Начали разносить еду – упакованные в фольгу подносики. Под фольгой обнаружились макароны. Уплетая их, я размышлял о задании и о полученной от Редфорда информации. Паролем для встречи с Янклевицами было число тринадцать. Такие пароли хороши для людей, не имеющих опыта в нашем деле, или для тех, кто, подобно мне, совершенно не способен запомнить отзыв. Янклевицы запросто могли относиться и к тем, и к другим.
Я не люблю, когда к моим делам подключают кого-то еще, однако на сей раз выбора у меня не было. Я не знал ни где живет мишень, ни ее распорядка дня, а времени на выяснение всего этого у меня не оставалось.
Самолет сел немного раньше, чем следовало, – в одиннадцать тридцать по местному времени. Выйдя из него одним из первых, я направился туда, где выдавали багаж и производили таможенный досмотр. В руке я сжимал два выданных мне в самолете бланка: один для
Помимо одежды – джинсов, рубашки и куртки – у меня с собой был только паспорт и бумажник с пятьюстами долларами.
Пройти через иммиграционный контроль оказалось проще простого, несмотря даже на отсутствие багажа. Таможню я тоже проскочил пулей. Вообще говоря, следовало бы купить в Майами хоть какую-то ручную кладь, чтобы выглядеть посолиднее, да только мысли мои витали тогда совершенно в других местах. Впрочем, оно оказалось и не важно: мысли панамских таможенников явно витали там же.
Я направился к выходу, пристраивая на ремень кожаный футлярчик с многофункциональным ножом «лизермэн». Нож я купил в Майами, однако при регистрации его у меня отобрали, опасаясь, видимо, что я воспользуюсь им для угона самолета. После приземления я получил его на выдаче багажа.

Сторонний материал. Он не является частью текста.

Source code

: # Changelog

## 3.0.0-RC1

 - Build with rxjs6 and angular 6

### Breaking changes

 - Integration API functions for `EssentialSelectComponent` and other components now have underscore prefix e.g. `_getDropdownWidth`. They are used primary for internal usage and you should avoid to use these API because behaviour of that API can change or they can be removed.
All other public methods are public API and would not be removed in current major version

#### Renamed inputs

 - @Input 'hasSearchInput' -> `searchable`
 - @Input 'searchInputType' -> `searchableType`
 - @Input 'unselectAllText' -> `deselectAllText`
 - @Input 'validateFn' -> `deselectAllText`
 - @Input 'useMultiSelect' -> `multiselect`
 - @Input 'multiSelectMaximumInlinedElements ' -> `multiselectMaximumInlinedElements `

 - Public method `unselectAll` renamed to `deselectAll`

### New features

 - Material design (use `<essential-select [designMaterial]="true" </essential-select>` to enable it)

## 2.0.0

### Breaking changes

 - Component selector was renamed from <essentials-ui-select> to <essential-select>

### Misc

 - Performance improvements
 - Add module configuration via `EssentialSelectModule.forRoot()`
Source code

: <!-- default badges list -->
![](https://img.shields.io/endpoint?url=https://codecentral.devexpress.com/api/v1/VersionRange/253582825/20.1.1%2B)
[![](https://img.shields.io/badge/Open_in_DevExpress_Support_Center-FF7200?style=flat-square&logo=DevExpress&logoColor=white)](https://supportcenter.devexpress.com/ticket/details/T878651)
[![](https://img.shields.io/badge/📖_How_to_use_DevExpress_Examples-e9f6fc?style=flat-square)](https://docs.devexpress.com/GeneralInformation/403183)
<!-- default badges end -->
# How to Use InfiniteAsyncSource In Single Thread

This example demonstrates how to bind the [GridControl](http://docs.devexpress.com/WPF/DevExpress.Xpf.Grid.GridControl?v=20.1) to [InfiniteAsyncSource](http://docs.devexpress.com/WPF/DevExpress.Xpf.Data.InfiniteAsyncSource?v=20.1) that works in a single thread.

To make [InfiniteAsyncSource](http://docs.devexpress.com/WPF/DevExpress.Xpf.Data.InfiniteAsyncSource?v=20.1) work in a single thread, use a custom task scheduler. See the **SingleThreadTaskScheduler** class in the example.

Зал прибытия заполняла шумная толпа. В конце концов я углядел в людском водовороте белую карточку, на которой маркером было написано: «Янклевиц». Державший ее мужчина был худ, ростом примерно с меня и, вероятно, пятидесяти с чем-то лет. На нем были шорты цвета хаки и такая же жилетка из тех, что в ходу у фотографов, надетая поверх выцветшей синей майки. Длинные, пронизанные сединой волосы были убраны в хвостик. Загорелое лицо с серебристой двух-трехдневной щетиной показалось мне каким-то поношенным: похоже, жизнь изрядно его потрепала.
Я прошел мимо него к концу ограждения, намереваясь для начала освоиться и немного приглядеться к мужчине, прежде чем назваться ему. Дойдя до стеклянной стены у раздвижных дверей, я прислонился к стеклу и смотрел, как моего встречающего толкают и пихают в толпе.
Время от времени в поле моего зрения возникали его загорелые, мускулистые ноги. На ногах у него были старые сандалии. Он походил скорее на сельскохозяйственного рабочего или бывшего хиппи, чем на доктора какого угодно рода.
Жара начинала меня утомлять. Я стянул куртку и снова прислонился к стеклу. Неподалеку сидел на скамье единственный здесь человек, не покрытый потом. Белая женщина тридцати с небольшим, похожая на солдата Джейн – короткая стрижка, свободные камуфляжные штаны и мешковатая жилетка с высоким воротом. Глаза были укрыты темными очками, ладони баюкали банку пепси.
Прошло около четверти часа, и толпа начала редеть. Аарон так и стоял у ограждения вместе с немногими оставшимися встречающими. Я еще раз внимательно оглядел зал и пошел к нему.
Мне оставалось до него три шага, когда он сунул свою карточку под нос американцу в деловом костюме, тащившему за собой чемодан на колесиках.
– Мистер Янклевиц, – позвал я.
Он резко повернулся, прижав к груди карточку.
Предполагалось, что я предоставлю ему возможность начать разговор, в котором всплывет какое-нибудь число, например: «О, я слышал, у вас с собой десять чемоданов?» – на что я отвечу: «Нет, только три». Но мне было жарко, я устал и хотел поскорее выбраться отсюда.